**WHAT IS EXPECTED**
Please return every line from the entries that has the string "this" in it.

BEGIN RAW DATA

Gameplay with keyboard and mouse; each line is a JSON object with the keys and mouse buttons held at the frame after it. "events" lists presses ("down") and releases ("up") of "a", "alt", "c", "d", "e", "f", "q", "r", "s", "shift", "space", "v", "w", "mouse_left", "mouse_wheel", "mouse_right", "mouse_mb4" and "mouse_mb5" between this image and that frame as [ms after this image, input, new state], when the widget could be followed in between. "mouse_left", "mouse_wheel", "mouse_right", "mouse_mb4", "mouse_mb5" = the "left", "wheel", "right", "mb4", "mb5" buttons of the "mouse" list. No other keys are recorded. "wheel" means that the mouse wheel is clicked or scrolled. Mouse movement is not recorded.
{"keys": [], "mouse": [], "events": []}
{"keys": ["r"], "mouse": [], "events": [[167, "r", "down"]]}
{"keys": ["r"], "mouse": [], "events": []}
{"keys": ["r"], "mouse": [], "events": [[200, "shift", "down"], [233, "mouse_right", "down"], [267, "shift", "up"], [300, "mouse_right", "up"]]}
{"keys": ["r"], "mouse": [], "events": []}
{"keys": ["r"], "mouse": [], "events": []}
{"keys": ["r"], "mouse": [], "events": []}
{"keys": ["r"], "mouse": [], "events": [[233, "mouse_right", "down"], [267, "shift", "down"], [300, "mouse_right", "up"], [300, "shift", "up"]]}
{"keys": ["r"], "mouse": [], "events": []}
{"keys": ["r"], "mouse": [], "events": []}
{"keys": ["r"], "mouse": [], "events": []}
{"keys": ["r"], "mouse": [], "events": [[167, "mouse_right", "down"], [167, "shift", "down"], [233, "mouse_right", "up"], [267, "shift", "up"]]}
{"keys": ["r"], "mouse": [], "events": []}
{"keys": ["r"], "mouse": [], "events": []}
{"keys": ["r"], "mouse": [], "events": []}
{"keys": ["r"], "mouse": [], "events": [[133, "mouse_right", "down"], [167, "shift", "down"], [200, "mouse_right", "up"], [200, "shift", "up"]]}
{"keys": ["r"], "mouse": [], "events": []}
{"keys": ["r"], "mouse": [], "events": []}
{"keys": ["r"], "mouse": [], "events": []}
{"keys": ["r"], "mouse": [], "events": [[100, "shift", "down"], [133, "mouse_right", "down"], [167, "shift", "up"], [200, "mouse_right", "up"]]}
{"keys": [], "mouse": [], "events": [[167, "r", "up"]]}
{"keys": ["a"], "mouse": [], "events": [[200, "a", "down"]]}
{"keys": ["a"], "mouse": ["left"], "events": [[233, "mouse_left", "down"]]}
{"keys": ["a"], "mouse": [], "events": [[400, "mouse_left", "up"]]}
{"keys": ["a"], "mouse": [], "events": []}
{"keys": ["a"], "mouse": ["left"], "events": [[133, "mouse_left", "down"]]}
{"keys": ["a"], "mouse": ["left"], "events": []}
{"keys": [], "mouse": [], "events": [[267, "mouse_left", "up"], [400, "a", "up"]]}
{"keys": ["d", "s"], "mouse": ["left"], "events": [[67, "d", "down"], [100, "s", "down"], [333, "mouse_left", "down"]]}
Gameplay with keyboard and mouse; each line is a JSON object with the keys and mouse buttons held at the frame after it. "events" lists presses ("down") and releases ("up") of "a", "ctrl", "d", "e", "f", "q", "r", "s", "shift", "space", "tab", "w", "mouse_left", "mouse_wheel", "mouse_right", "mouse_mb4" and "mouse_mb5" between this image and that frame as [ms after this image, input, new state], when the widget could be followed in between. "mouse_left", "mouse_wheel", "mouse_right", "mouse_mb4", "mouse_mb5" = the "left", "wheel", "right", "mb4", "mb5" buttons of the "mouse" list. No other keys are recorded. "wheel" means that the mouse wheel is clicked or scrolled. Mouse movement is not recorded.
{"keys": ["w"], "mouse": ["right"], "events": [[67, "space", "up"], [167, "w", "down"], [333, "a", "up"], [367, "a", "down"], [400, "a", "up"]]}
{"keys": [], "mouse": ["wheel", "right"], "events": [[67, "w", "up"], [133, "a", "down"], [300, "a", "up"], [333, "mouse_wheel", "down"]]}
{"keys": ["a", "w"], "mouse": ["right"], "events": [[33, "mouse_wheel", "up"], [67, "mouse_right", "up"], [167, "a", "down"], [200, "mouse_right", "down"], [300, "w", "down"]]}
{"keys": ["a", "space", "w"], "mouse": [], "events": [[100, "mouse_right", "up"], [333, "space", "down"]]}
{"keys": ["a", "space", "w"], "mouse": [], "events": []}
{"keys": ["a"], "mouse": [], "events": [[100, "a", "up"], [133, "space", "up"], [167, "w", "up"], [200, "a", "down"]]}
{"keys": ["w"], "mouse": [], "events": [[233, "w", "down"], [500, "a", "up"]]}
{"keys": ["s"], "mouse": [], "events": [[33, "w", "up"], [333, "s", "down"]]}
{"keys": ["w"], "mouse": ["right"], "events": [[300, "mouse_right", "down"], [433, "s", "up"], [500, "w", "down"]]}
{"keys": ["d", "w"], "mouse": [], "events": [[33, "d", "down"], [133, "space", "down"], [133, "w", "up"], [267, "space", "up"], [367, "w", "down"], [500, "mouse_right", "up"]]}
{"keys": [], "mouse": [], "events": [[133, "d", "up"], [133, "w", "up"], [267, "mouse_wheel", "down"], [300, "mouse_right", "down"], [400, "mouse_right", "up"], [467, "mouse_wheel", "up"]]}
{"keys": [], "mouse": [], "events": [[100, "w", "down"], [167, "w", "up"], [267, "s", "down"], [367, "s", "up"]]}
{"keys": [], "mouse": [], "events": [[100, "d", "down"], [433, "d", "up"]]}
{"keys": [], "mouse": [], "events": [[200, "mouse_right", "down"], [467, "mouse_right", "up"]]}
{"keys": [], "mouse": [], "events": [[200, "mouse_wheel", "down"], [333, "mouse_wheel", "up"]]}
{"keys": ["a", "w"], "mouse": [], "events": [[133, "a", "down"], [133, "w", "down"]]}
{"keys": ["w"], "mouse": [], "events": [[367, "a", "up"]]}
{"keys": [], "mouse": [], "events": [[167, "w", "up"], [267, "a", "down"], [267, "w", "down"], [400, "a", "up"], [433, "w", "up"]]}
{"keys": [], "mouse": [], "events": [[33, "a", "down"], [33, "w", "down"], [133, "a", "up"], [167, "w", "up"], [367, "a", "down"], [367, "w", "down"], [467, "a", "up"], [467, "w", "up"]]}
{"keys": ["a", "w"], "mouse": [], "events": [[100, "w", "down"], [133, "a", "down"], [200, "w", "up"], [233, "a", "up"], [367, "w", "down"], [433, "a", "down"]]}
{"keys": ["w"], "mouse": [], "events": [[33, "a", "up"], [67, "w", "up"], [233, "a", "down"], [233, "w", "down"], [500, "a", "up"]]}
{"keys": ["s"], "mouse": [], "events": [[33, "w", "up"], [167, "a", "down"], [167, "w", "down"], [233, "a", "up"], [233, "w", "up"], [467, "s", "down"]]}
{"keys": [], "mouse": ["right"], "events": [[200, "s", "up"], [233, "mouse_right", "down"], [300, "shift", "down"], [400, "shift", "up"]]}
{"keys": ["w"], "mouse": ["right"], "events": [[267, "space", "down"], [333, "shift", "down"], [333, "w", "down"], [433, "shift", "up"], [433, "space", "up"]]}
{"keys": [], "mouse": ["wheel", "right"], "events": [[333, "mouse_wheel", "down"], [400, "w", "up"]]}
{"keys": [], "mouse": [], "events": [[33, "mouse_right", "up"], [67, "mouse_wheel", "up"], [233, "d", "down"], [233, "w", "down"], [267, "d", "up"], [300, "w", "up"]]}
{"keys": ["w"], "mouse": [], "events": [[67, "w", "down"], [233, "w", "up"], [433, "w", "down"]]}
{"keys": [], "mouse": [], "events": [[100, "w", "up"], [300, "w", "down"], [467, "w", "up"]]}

END RAW DATA

**EXPECTED ANSWER**
Gameplay with keyboard and mouse; each line is a JSON object with the keys and mouse buttons held at the frame after it. "events" lists presses ("down") and releases ("up") of "a", "alt", "c", "d", "e", "f", "q", "r", "s", "shift", "space", "v", "w", "mouse_left", "mouse_wheel", "mouse_right", "mouse_mb4" and "mouse_mb5" between this image and that frame as [ms after this image, input, new state], when the widget could be followed in between. "mouse_left", "mouse_wheel", "mouse_right", "mouse_mb4", "mouse_mb5" = the "left", "wheel", "right", "mb4", "mb5" buttons of the "mouse" list. No other keys are recorded. "wheel" means that the mouse wheel is clicked or scrolled. Mouse movement is not recorded.
Gameplay with keyboard and mouse; each line is a JSON object with the keys and mouse buttons held at the frame after it. "events" lists presses ("down") and releases ("up") of "a", "ctrl", "d", "e", "f", "q", "r", "s", "shift", "space", "tab", "w", "mouse_left", "mouse_wheel", "mouse_right", "mouse_mb4" and "mouse_mb5" between this image and that frame as [ms after this image, input, new state], when the widget could be followed in between. "mouse_left", "mouse_wheel", "mouse_right", "mouse_mb4", "mouse_mb5" = the "left", "wheel", "right", "mb4", "mb5" buttons of the "mouse" list. No other keys are recorded. "wheel" means that the mouse wheel is clicked or scrolled. Mouse movement is not recorded.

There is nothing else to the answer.